** Page excerpt **
________________
Pietà (c. 1520–40), Attr. Damián Forment
Galerie Sismann, €200,000–€300,000
Forment was one of the most important figures of the Spanish Renaissance. Although there are few firm biographical facts, he appears to have been born in Valencia into a family of sculptors before moving to Zaragoza, where he opened a workshop, and then to Huesca, where he established a second studio to produce his most celebrated work, the cathedral’s great alabaster altar. A third workshop operated simultaneously in Tarragona. A real market rarity, this Pietà was discovered by the gallery in 2019. It epitomises the artist’s singular late poetic style, which combines gothic delicacy and Renaissance serenity with a Mannerist expressiveness.
A Bouquet of Flowers in a Wan-li Porcelain Vase (1625), Balthasar van der Ast
Bijl-Van Urk Master Paintings, €1.6m
Remarkably, this previously unrecorded but signed and dated flower piece came to light only a decade ago. A cabinet-sized panel depicting blooms in a gilt-mounted Chinese vase, it reflects the artist’s debt to his teacher and brother-in-law, Ambrosius Bosschaert the Elder, and clearly rejoices in the fauna and flora beloved by both. Here is a painted lady butterfly, a dragonfly, a wasp and a sand lizard whose claws rest on the artist’s signature. Painted in Utrecht shortly before the period of tulipomania, the panel gives star billing to what would become one of the most expensive of tulip varieties – Zomerschoon (‘Summer Beauty’). Van der Ast balances his composition with lily of the valley, forget-me-not and a sprig of scarlet pimpernel.
Versailles vase (Rome, c. 1665)
Galerie Steinitz, €2m
Carved from rose-tinged alabaster, this large covered vase is gadrooned – its bold, convex ribs twisting in opposite directions around its body and lid. Tapered at one end and rounded at the other, these fluted forms, derived from classical prototypes, are reminiscent of flower petals, while two handles take the shape of satyrs’ heads. The vessel is one of a pair of vases listed in the 1729 and 1775 royal inventories of Louis XIV’s collections. Its identical twin, later mounted in gilt bronze, remains in the Grand Trianon at the Palace of Versailles.
Sir Edward Turner (1643–1721) of Great Hallingbury, Essex (1672), John Michael Wright
Weiss Gallery, price on application
A well-connected lawyer and courtier to Charles II, knighted in 1664 and appointed a Gentleman of the Bedchamber, the sitter is depicted in the particularly sumptuous costume associated with the king’s circle of intimates. Wright records this finery of gold embroidery, ribbons and lace with almost obsessive detail, as befits the symbol of his sitter’s status. It was, as the antiquary Anthony Wood recorded, ‘a strange effeminate age when men strive to imitate women in their apparel’. The cosmopolitan Wright brought a French elegance to British portraiture, and was a connoisseur, collector and dealer as well as a designer of court extravaganza.
________________
** Raw data **
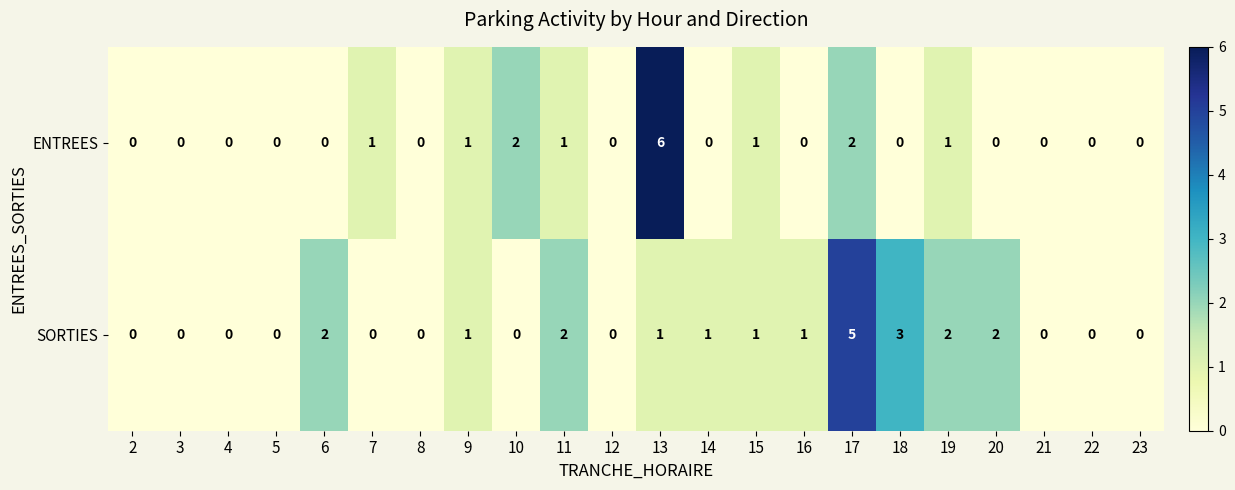

Which series has the largest range (max minus min)?

ENTREES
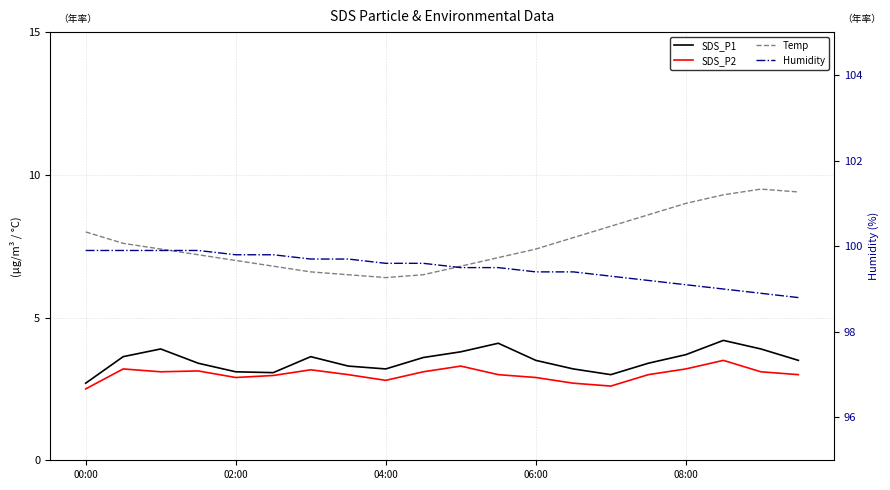

True or false: SDS_P2 has a value of 2.8 at 04:00.

True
________________
** What is being asked **
Reproduce the passage of the gallery listings between "Pietà (c. 1520–40), Attr." and "a Mannerist expressiveness.", inclusive.

** Answer for the task **
Pietà (c. 1520–40), Attr. Damián Forment
Galerie Sismann, €200,000–€300,000
Forment was one of the most important figures of the Spanish Renaissance. Although there are few firm biographical facts, he appears to have been born in Valencia into a family of sculptors before moving to Zaragoza, where he opened a workshop, and then to Huesca, where he established a second studio to produce his most celebrated work, the cathedral’s great alabaster altar. A third workshop operated simultaneously in Tarragona. A real market rarity, this Pietà was discovered by the gallery in 2019. It epitomises the artist’s singular late poetic style, which combines gothic delicacy and Renaissance serenity with a Mannerist expressiveness.